The data:

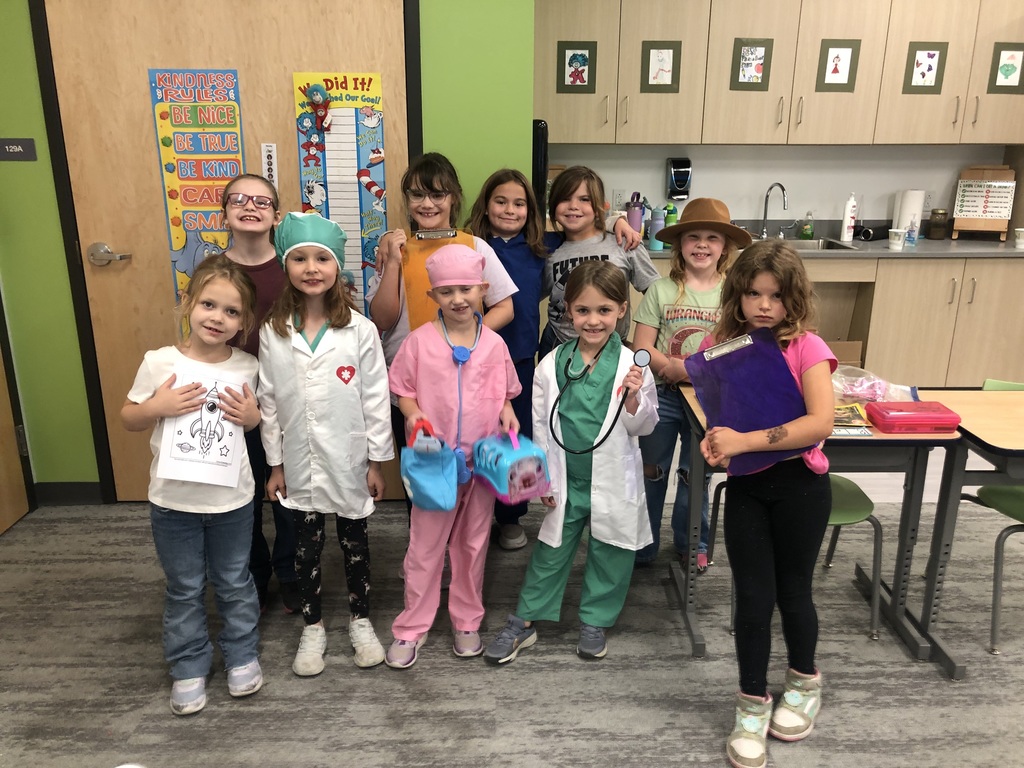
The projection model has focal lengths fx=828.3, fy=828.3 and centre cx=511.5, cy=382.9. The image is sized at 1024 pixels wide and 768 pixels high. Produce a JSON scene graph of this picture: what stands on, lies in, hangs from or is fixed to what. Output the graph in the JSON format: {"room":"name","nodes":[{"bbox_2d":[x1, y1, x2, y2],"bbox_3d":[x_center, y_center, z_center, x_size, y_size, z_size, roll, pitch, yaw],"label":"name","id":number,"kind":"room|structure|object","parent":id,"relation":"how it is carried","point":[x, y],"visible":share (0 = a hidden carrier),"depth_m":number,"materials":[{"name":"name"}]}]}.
{"room":"classroom","nodes":[
{"label":"classroom","id":0,"kind":"room"},
{"bbox_2d":[1,0,531,503],"bbox_3d":[-1.176,-0.858,3.147,2.479,2.769,0.387,0,17,-1],"label":"green wall","id":1,"kind":"structure","parent":0,"point":[60,252],"depth_m":3.14,"materials":[{"name":"green paint"}]},
{"bbox_2d":[0,313,33,533],"bbox_3d":[-1.949,-0.349,2.669,0.100,2.113,0.964,0,17,-1],"label":"door","id":2,"kind":"structure","parent":1,"relation":"in","point":[7,523],"depth_m":3.25,"materials":[{"name":"brown wood"}]},
{"bbox_2d":[0,137,36,160],"bbox_3d":[-1.829,-0.850,3.013,0.172,0.075,0.014,0,17,-1],"label":"room sign","id":3,"kind":"object","parent":1,"relation":"attached to","point":[28,143],"visible":0.98,"depth_m":3.01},
{"bbox_2d":[34,481,103,505],"bbox_3d":[-1.867,0.460,3.391,0.848,0.092,0.015,0,17,-1],"label":"baseboard","id":4,"kind":"structure","parent":1,"relation":"attached to","point":[77,493],"depth_m":3.42,"materials":[{"name":"black rubber"}]},
{"bbox_2d":[39,0,413,500],"bbox_3d":[-0.994,-0.517,3.121,1.260,2.123,0.104,0,17,-1],"label":"door","id":5,"kind":"structure","parent":1,"relation":"in","point":[77,87],"depth_m":3.00,"materials":[{"name":"brown wood"}]},
{"bbox_2d":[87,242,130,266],"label":"door handle","id":6,"kind":"object","parent":5,"relation":"attached to","point":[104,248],"visible":0.96,"depth_m":3.08,"materials":[{"name":"silver metal"}]},
{"bbox_2d":[148,67,245,309],"bbox_3d":[-1.131,-0.667,3.050,0.274,0.952,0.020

What to work on: Without changing a word, restate the listing above; the pictures stay out.

Worked solution:
The projection model has focal lengths fx=828.3, fy=828.3 and centre cx=511.5, cy=382.9. The image is sized at 1024 pixels wide and 768 pixels high. Produce a JSON scene graph of this picture: what stands on, lies in, hangs from or is fixed to what. Output the graph in the JSON format: {"room":"name","nodes":[{"bbox_2d":[x1, y1, x2, y2],"bbox_3d":[x_center, y_center, z_center, x_size, y_size, z_size, roll, pitch, yaw],"label":"name","id":number,"kind":"room|structure|object","parent":id,"relation":"how it is carried","point":[x, y],"visible":share (0 = a hidden carrier),"depth_m":number,"materials":[{"name":"name"}]}]}.
{"room":"classroom","nodes":[
{"label":"classroom","id":0,"kind":"room"},
{"bbox_2d":[1,0,531,503],"bbox_3d":[-1.176,-0.858,3.147,2.479,2.769,0.387,0,17,-1],"label":"green wall","id":1,"kind":"structure","parent":0,"point":[60,252],"depth_m":3.14,"materials":[{"name":"green paint"}]},
{"bbox_2d":[0,313,33,533],"bbox_3d":[-1.949,-0.349,2.669,0.100,2.113,0.964,0,17,-1],"label":"door","id":2,"kind":"structure","parent":1,"relation":"in","point":[7,523],"depth_m":3.25,"materials":[{"name":"brown wood"}]},
{"bbox_2d":[0,137,36,160],"bbox_3d":[-1.829,-0.850,3.013,0.172,0.075,0.014,0,17,-1],"label":"room sign","id":3,"kind":"object","parent":1,"relation":"attached to","point":[28,143],"visible":0.98,"depth_m":3.01},
{"bbox_2d":[34,481,103,505],"bbox_3d":[-1.867,0.460,3.391,0.848,0.092,0.015,0,17,-1],"label":"baseboard","id":4,"kind":"structure","parent":1,"relation":"attached to","point":[77,493],"depth_m":3.42,"materials":[{"name":"black rubber"}]},
{"bbox_2d":[39,0,413,500],"bbox_3d":[-0.994,-0.517,3.121,1.260,2.123,0.104,0,17,-1],"label":"door","id":5,"kind":"structure","parent":1,"relation":"in","point":[77,87],"depth_m":3.00,"materials":[{"name":"brown wood"}]},
{"bbox_2d":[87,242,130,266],"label":"door handle","id":6,"kind":"object","parent":5,"relation":"attached to","point":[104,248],"visible":0.96,"depth_m":3.08,"materials":[{"name":"silver metal"}]},
{"bbox_2d":[148,67,245,309],"bbox_3d":[-1.131,-0.667,3.050,0.274,0.952,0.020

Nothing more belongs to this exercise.